Every entry should be duplicated verbatim, and no picture may appear in the copy.

──────

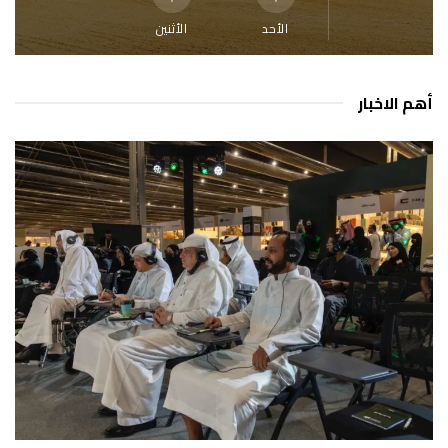
الأحد
الأثنين
أهم الاخبار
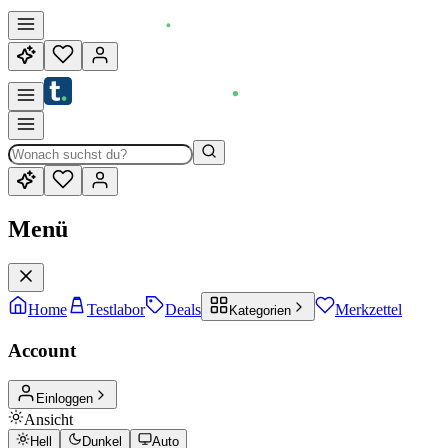
Menü
Home
Testlabor
Deals
Merkzettel
Kategorien
Account
Einloggen
Ansicht
Hell
Dunkel
Auto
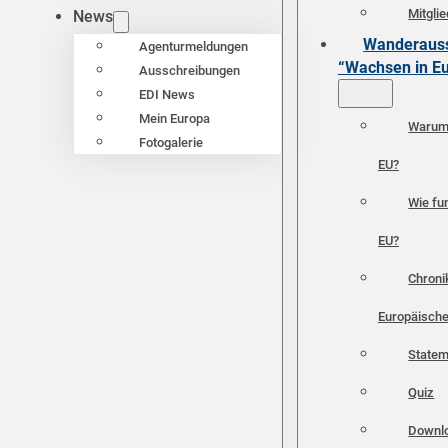
Mitgli
News
Wanderauss
Agenturmeldungen
“Wachsen in E
Ausschreibungen
EDI News
Mein Europa
Warum 
Fotogalerie
EU?
Wie fun
EU?
Chroni
Europäische
Statem
Quiz
Downl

──────

▶ [Solved problem]
الأحد
الأثنين
أهم الاخبار
Menü
Home
Testlabor
Deals
Merkzettel
Kategorien
Account
Einloggen
Ansicht
Hell
Dunkel
Auto
Mitgli
News
Wanderauss
Agenturmeldungen
“Wachsen in E
Ausschreibungen
EDI News
Mein Europa
Warum 
Fotogalerie
EU?
Wie fun
EU?
Chroni
Europäische
Statem
Quiz
Downl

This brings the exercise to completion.